For the records shown below, return an exact copy that excludes the pictures.

Stored data
*** Begin section ***

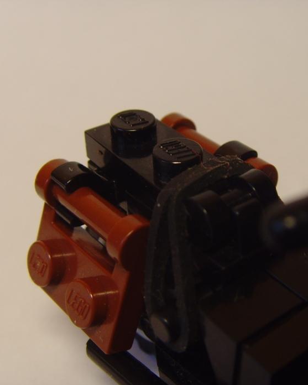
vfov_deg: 33.6
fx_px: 638
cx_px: 203
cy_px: 203
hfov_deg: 27.0
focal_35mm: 56
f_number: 3.5
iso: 120
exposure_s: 1/45
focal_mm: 6.6
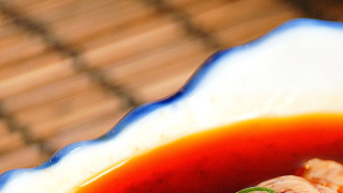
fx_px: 4456
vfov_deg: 2.5
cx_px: 351
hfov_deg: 4.4
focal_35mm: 490
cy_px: 278
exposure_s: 1/1.6
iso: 100
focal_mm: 100
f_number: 6.3
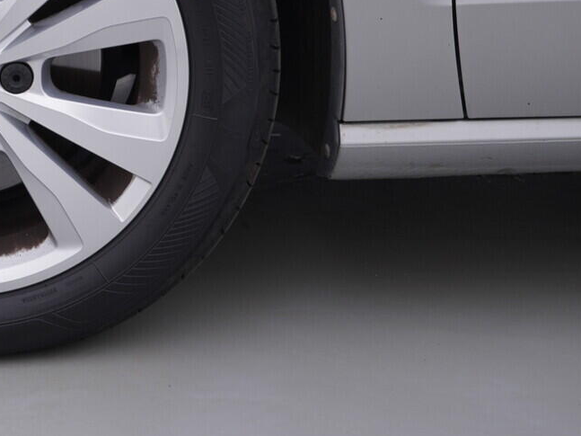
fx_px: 1292
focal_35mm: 77
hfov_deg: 24.5
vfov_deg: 18.8
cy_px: 46
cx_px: 45
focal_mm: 24
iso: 125
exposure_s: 1/80
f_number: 4
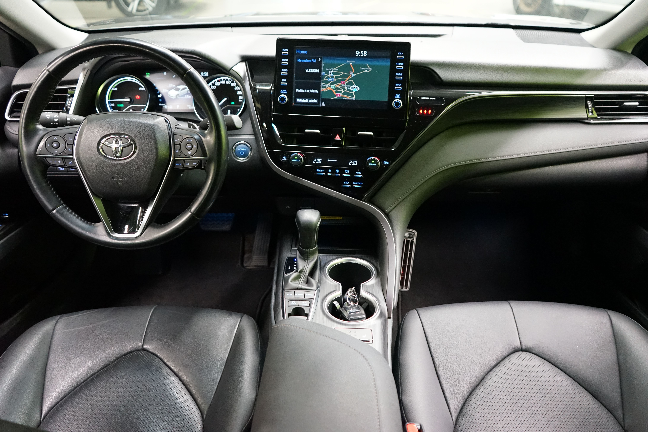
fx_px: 522
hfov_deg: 63.7
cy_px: 216
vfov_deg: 45.0
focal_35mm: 29
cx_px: 324
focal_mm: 29
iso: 5000
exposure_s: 1/60
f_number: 3.5
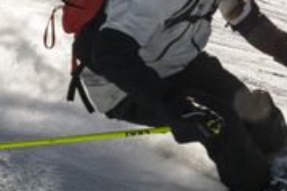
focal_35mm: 92
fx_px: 733
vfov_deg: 14.8
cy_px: 77
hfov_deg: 19.5
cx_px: 422
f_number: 16
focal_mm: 24
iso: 800
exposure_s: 1/2000
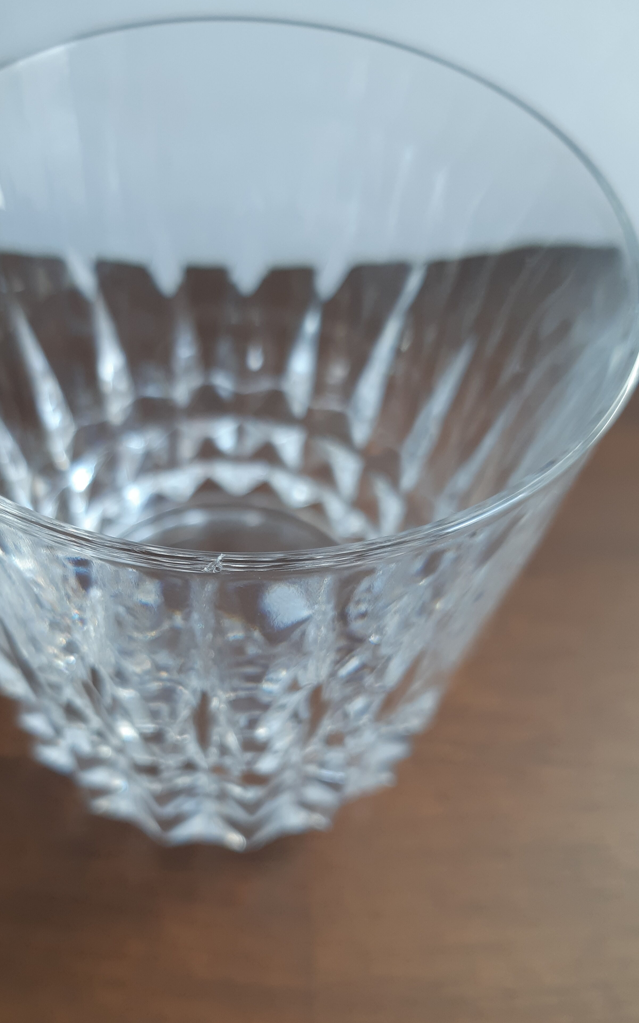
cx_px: 200
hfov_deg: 37.8
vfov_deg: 58.0
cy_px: 576
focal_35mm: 33
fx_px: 920
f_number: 1.7
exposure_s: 1/100
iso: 64
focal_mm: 3.93
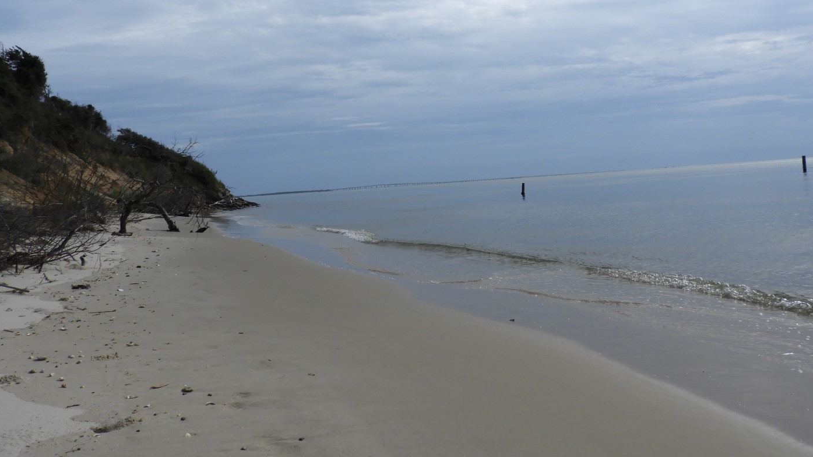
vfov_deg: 42.2
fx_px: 582
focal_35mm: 27
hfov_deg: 69.9
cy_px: 147
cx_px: 417
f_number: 3.8
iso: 100
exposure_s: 1/2000
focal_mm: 4.3
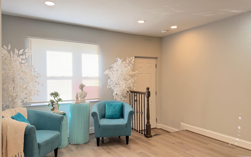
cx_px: 126
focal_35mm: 26
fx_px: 178
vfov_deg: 47.5
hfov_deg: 70.4
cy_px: 85
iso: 200
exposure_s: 1/78
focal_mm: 6.76
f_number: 1.78
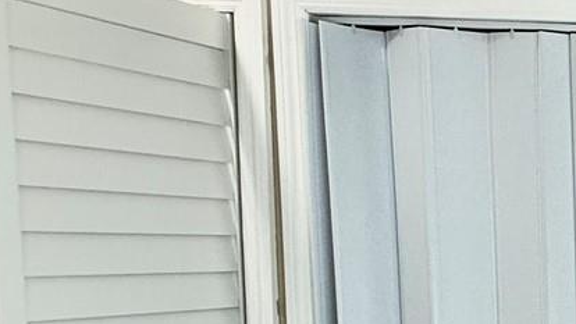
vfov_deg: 19.8
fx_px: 901
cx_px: 1010
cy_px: 320
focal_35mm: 59
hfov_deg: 22.5
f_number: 2.2
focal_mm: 2.22
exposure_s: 1/120
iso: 160
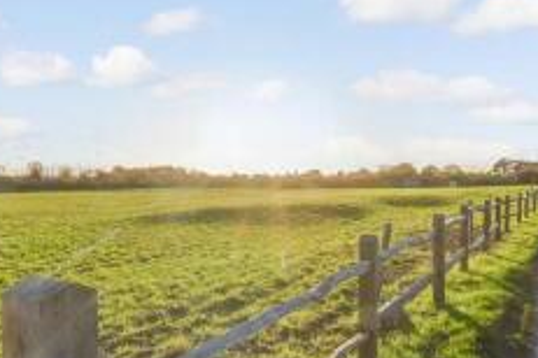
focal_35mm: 33
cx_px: 259
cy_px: 196
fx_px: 493
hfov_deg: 57.2
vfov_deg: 39.9
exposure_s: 1/1000
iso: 500
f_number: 11
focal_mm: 11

*** End section ***

ANSWER AREA =>
vfov_deg: 33.6
fx_px: 638
cx_px: 203
cy_px: 203
hfov_deg: 27.0
focal_35mm: 56
f_number: 3.5
iso: 120
exposure_s: 1/45
focal_mm: 6.6
fx_px: 4456
vfov_deg: 2.5
cx_px: 351
hfov_deg: 4.4
focal_35mm: 490
cy_px: 278
exposure_s: 1/1.6
iso: 100
focal_mm: 100
f_number: 6.3
fx_px: 1292
focal_35mm: 77
hfov_deg: 24.5
vfov_deg: 18.8
cy_px: 46
cx_px: 45
focal_mm: 24
iso: 125
exposure_s: 1/80
f_number: 4
fx_px: 522
hfov_deg: 63.7
cy_px: 216
vfov_deg: 45.0
focal_35mm: 29
cx_px: 324
focal_mm: 29
iso: 5000
exposure_s: 1/60
f_number: 3.5
focal_35mm: 92
fx_px: 733
vfov_deg: 14.8
cy_px: 77
hfov_deg: 19.5
cx_px: 422
f_number: 16
focal_mm: 24
iso: 800
exposure_s: 1/2000
cx_px: 200
hfov_deg: 37.8
vfov_deg: 58.0
cy_px: 576
focal_35mm: 33
fx_px: 920
f_number: 1.7
exposure_s: 1/100
iso: 64
focal_mm: 3.93
vfov_deg: 42.2
fx_px: 582
focal_35mm: 27
hfov_deg: 69.9
cy_px: 147
cx_px: 417
f_number: 3.8
iso: 100
exposure_s: 1/2000
focal_mm: 4.3
cx_px: 126
focal_35mm: 26
fx_px: 178
vfov_deg: 47.5
hfov_deg: 70.4
cy_px: 85
iso: 200
exposure_s: 1/78
focal_mm: 6.76
f_number: 1.78
vfov_deg: 19.8
fx_px: 901
cx_px: 1010
cy_px: 320
focal_35mm: 59
hfov_deg: 22.5
f_number: 2.2
focal_mm: 2.22
exposure_s: 1/120
iso: 160
focal_35mm: 33
cx_px: 259
cy_px: 196
fx_px: 493
hfov_deg: 57.2
vfov_deg: 39.9
exposure_s: 1/1000
iso: 500
f_number: 11
focal_mm: 11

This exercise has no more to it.